DEV Community

Cover image for Insane WPF Scatter Chart performance with Parallel Rendering
Andrew Bt
Andrew Bt

Posted on

Insane WPF Scatter Chart performance with Parallel Rendering

Today one of our first ever customers (dan danna naah!) contacted us after 3-years and asked about our Scatter Chart performance. They are still using v1.x of SciChart and wanted to know if it was possible with the latest version to draw a million points in a scatter chart at interactive framerates, and what performance improvements we had achieved over the years.

This was a chance for us to show off, I thought!! :-)

Well, over the major versions we have focused on performance (see our article How Fast is SciChart WPF Chart). SciChart has gotten faster over the major versions as you can see below and in the article above:

ScatterPerformance

Scatter performance in our tests has improved from about 1.8 FPS for 250k points in v1.7 to 12FPS in v3.2, about a 6x speed improvement. This is good, but not quite good enough, the customer would like to draw 1,000,000 points in a scatter chart ....

Parallel Rendering for Scatter Charts

An old FAQ on the SciChart forums show a quick hack to enable multi-threaded rendering for the EllipsePointMarker type. This gives a decent boost in scatter chart performance on dual and quad core machines.

Unfortunately the sample no longer compiles, it only works with SciChart v3.1. So we took this as a starting point and re-worked it for SciChart v3.4.

A small update to the SciChart BasePointMarker API

We needed to add a small enhancement (backward compatible) to the BasePointMarker type. This has been added to v3.4.2.6726 and above which you can get from our NuGet feed. This allows us to be notified in the pointmarker when a batch begins and ends and do some caching.

A new ParallelEllipsePointMarker type

With our new slightly modified API, we can create a new ParallelEllipsePointMarker type that takes advantage of the Begin/End batching.

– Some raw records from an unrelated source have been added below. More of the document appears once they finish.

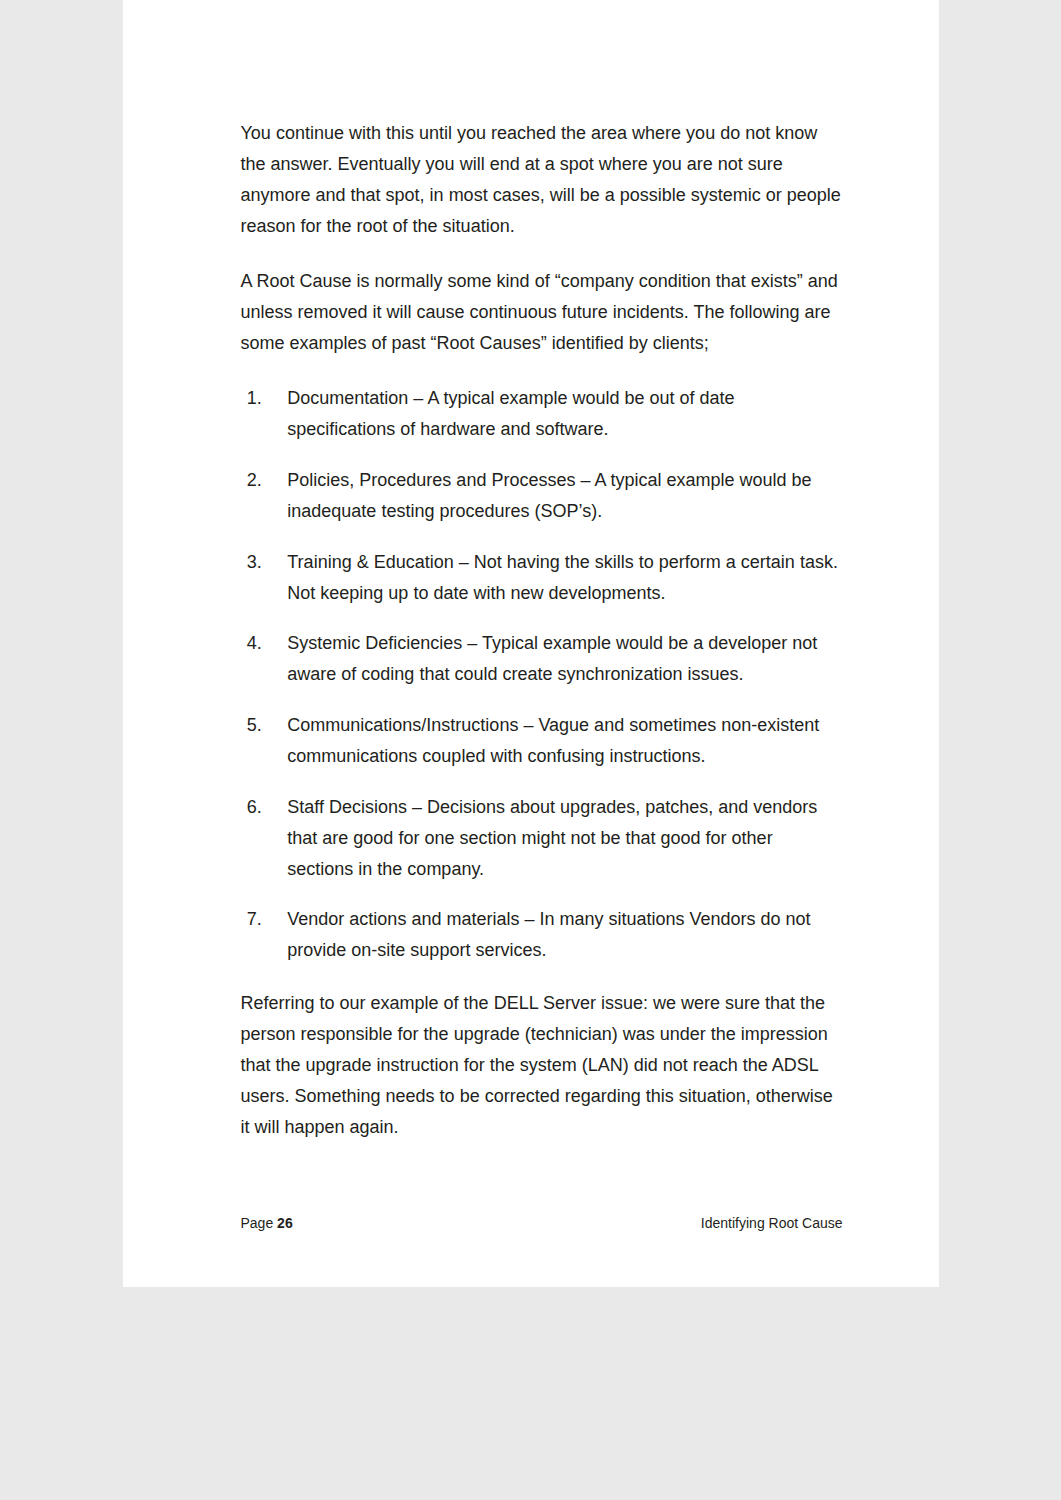You continue with this until you reached the area where you do not know the answer. Eventually you will end at a spot where you are not sure anymore and that spot, in most cases, will be a possible systemic or people reason for the root of the situation.
A Root Cause is normally some kind of “company condition that exists” and unless removed it will cause continuous future incidents. The following are some examples of past “Root Causes” identified by clients;
Documentation – A typical example would be out of date specifications of hardware and software.
Policies, Procedures and Processes – A typical example would be inadequate testing procedures (SOP’s).
Training & Education – Not having the skills to perform a certain task. Not keeping up to date with new developments.
Systemic Deficiencies – Typical example would be a developer not aware of coding that could create synchronization issues.
Communications/Instructions – Vague and sometimes non-existent communications coupled with confusing instructions.
Staff Decisions – Decisions about upgrades, patches, and vendors that are good for one section might not be that good for other sections in the company.
Vendor actions and materials – In many situations Vendors do not provide on-site support services.
Referring to our example of the DELL Server issue: we were sure that the person responsible for the upgrade (technician) was under the impression that the upgrade instruction for the system (LAN) did not reach the ADSL users. Something needs to be corrected regarding this situation, otherwise it will happen again.
Page 26
Identifying Root Cause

public class ParallelEllipsePointMarker : BasePointMarker
{
private float _width;
private float _height;
private readonly List<Point> _points = new List<Point>();
private IPen2D _pen;
private IBrush2D _brush;

/// <summary>
/// When overridden in a derived class, draws the point markers at specified collection of <see cref="Point" /> centers
/// </summary>
/// <param name="context">The RenderContext to draw with</param>
/// <param name="centers">The Centres of the point markers</param>
/// <param name="pen">The default Stroke pen (if current pen is not set)</param>
/// <param name="brush">The default Fill brush (if current brush is not set)</param>
/// <seealso cref="IRenderContext2D" />
/// <seealso cref="IPen2D" />
/// <seealso cref="IBrush2D" />
protected override void DrawInternal(IRenderContext2D context, IEnumerable<Point> centers, IPen2D pen, IBrush2D brush)
{
Action<Point> drawOp = (center) =>
{
context.DrawEllipse(pen, brush, center, _width, _height);
};

// This will only work for some drawing functions, like DrawEllipse. Consider this experimental
Parallel.ForEach(centers, drawOp);
}

protected override void DrawInternal(IRenderContext2D context, double x, double y, IPen2D pen, IBrush2D brush)
{
_pen = pen;
_brush = brush;
_points.Add(new Point(x, y));
}

public override void Begin(IRenderContext2D context, IPen2D defaultPen, IBrush2D defaultBrush)
{
base.Begin(context, defaultPen, defaultBrush);

_width = (float) Width;
_height = (float) Height;
_points.Clear();
}

public override void End(IRenderContext2D context)
{
DrawInternal(context, _points, _pen, _brush);
base.End(context);
}
}

The above class keeps a List of Points which is cleared on Begin() and drawn on End(). Every call to DrawInternal with a single x,y point is added to the Points. In End() we draw all points using Parallel.ForEach.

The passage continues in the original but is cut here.